Bijensteek
Een bijensteek is uiteraard een steek van een bij.
De fysieke reacties van het menselijk lichaam op het ingespoten bijengif kunnen grofweg worden onderverdeeld in drie groepen:
- Iemand reageert niet na een steek en heeft nergens last van;
- Er ontstaat plaatselijk een klein wit kringetje met een doorsnee van 1 centimeterm, daarna een grillig gevormde rode vlek, waarna een zwelling variërend in grootte van enkele centimeters tot een heel ledemaat.
- Bij mensen die vaker worden gestoken worden deze reacties meestal steeds milder. Zij hebben dan inmiddels een verhoogd gehalte aan antistoffen in hun bloed.
- Reacties die wijzen op een bijenallergie of mastocytose.
Bij meer dan 20 steken spreekt men over een toxische vergiftiging. Personen van boven de 50 hebben vaker last met ernstige gevolgen dan jongeren of kinderen.
De steekreactie van onze honingbij kan worden aangewakkerd door donkere kleuren, ruwe oppervlakken en beweging.
Indien een insect met een chitinehuid wordt gestoken dan kan de bij de angel gewoon weer terugtrekken. Na een bijensteek bij de mens zal de angel van de bij in de de huid achterblijven, en nog ca 3 - 10 minuten blijven werken om het gif uit de gifblaas te werken. Men kan dan het best met de nagel of een scherp voorwerp de angel er snel afschrapen. Dus nooit met de vingers of pincet de angel met gifblaas vastpakken omdat de gifblaas dan juist wordt leeggedrukt in de huid.
Beschermingsmaatregelen
De imker probeert op verschillende manieren het steken van de bijen te voorkomen:
- Door het toedienen van rook.
- Door het nemen van persoonlijke beschermden maatregelen zoals het dragen van een bijenkap en handschoenen.
- In plaats van handschoenen smeren sommige imkers hun handen ook wel in met middelen die de menselijke lichaamsgeur maskeren[4].
- Door te imkeren met bijen die minder steeklustig zijn (en daar in hun koninginnenteelt op te selecteren).
- De verschillende ondersoorten van onze westerse honingbij verschillen o.a. ook in hun steeklustigheid. Veel bijenhouders imkeren daarom met carnica- of buckfastbijen.

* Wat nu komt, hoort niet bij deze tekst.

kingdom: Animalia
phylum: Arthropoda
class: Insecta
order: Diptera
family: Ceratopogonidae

- Door rustig in de bijen te werken.
- Veel imkers nemen vervolgens verder alleen persoonlijke beschermende maatregelen als ze bemerken dat er iets met een volk aan de hand is waardoor ze steeklustig zijn.
De productie van bijengif.
Bijengif (Latijn: Apium venenum) wordt geproduceerd in het angelapparaat van de werksterbijen en van dekoningin. Darren steken niet en produceren dus ook geen bijengif.

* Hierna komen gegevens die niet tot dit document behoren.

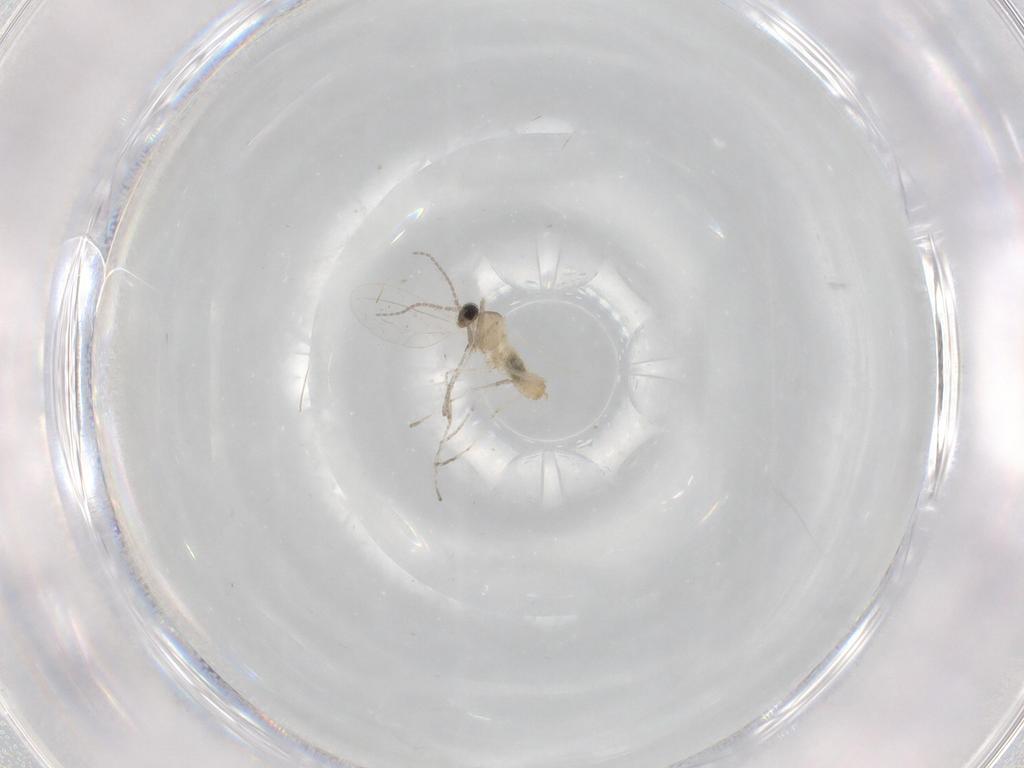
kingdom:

Werksterbijen produceren het bijengif vanaf een leeftijd van circa 3 dagen. Bij een leeftijd van circa 15 dagen (vooruitlopend op hun taken als wachtbij of buitendienst) is de gifblaas geheel gevuld met een inhoud van 0,3 milligram.
Zomerbijen kunnen gedurende een periode van 20 dagen bijengif blijven produceren. Na het ledigen van de ledigen van de gifblaas wordt deze dan gewoon weer gevuld.
Oogsten van bijengif
Het oogsten van bijengif gebeurt met behulp van een gif-kollektor. Een gif-kollektor bestaat in hoofdzaak uit een raamwerk van stroomvoerende draden en een glasplaat.

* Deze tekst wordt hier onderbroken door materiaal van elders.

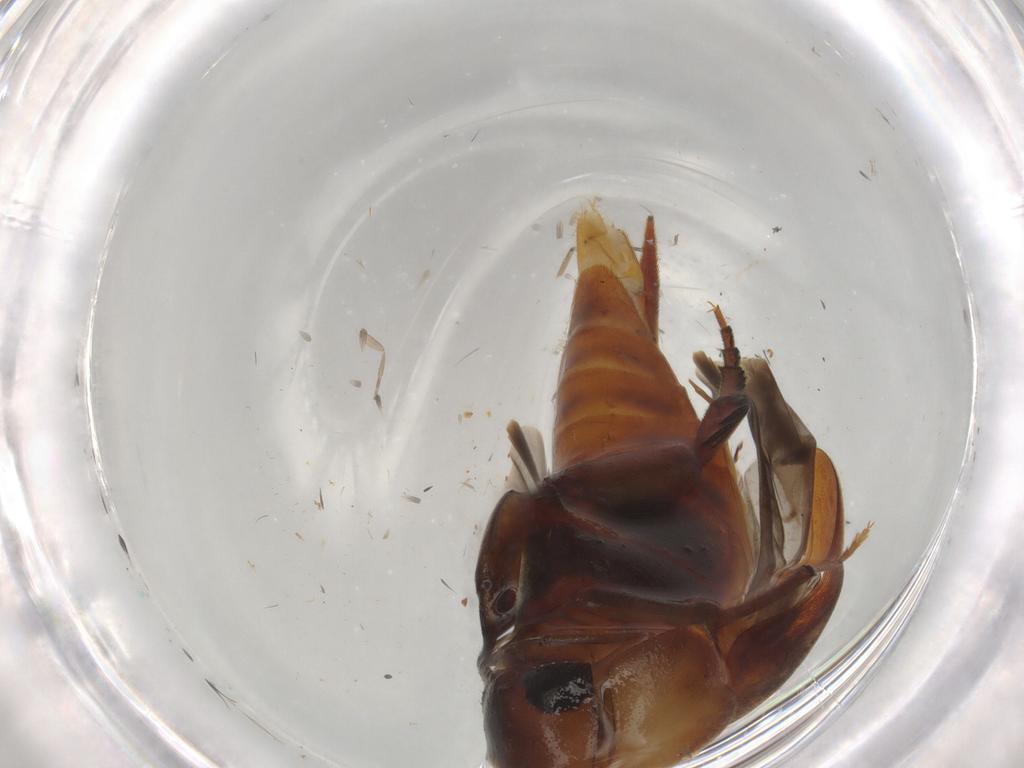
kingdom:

De kollektor wordt voor de vliegopening van een bijenkast geplaatst. In het bijzonder de terugkerende vliegbijen, landen hierbij op de draden, worden door de lichte stroomprikkelingen geirriteerd, en zullen dan steken waarbij het gif uit de gifblaas vrij komt.
Het gif zal op de glasplaat indrogen. Periodiek zal het van de glasplaat worden afgeschraapt, schoongemaakt en ingevroren of gevriesdroogd.
Samenstelling van bijengif
De belangrijkste stoffen die samen het bijengif vormen zijn;
- Phospholipase A ca 10% en enkele andere enzymen,
- Histamine 1%
- Mellaittine 50%
- Apamine 2%
- Peptide zoals Histamine, en Serotonine 20%
- Dopamine 0,5%
- Noradrenaline 0,5%
verder nog phospholipide, suikers, aminozuren en mineraalstoffen.
Toepassingen van bijengif
- Ontstekingsremmer
- Antireumatische behandeling
- M.S. therapieën
- Cholesterol verlagend
- Bevorderlijk bij hartklachten
- Antibacterieel en stralingbeschermend
- Pijnbestrijding
- Als basisstof voor pharmaceutische producten
- Therapie tegen bijenallergie
Bij een bijensteek worden er ter plekke ook alarmferomonen afgegeven die aan andere bijen laten weten waar / wie ze moeten steken.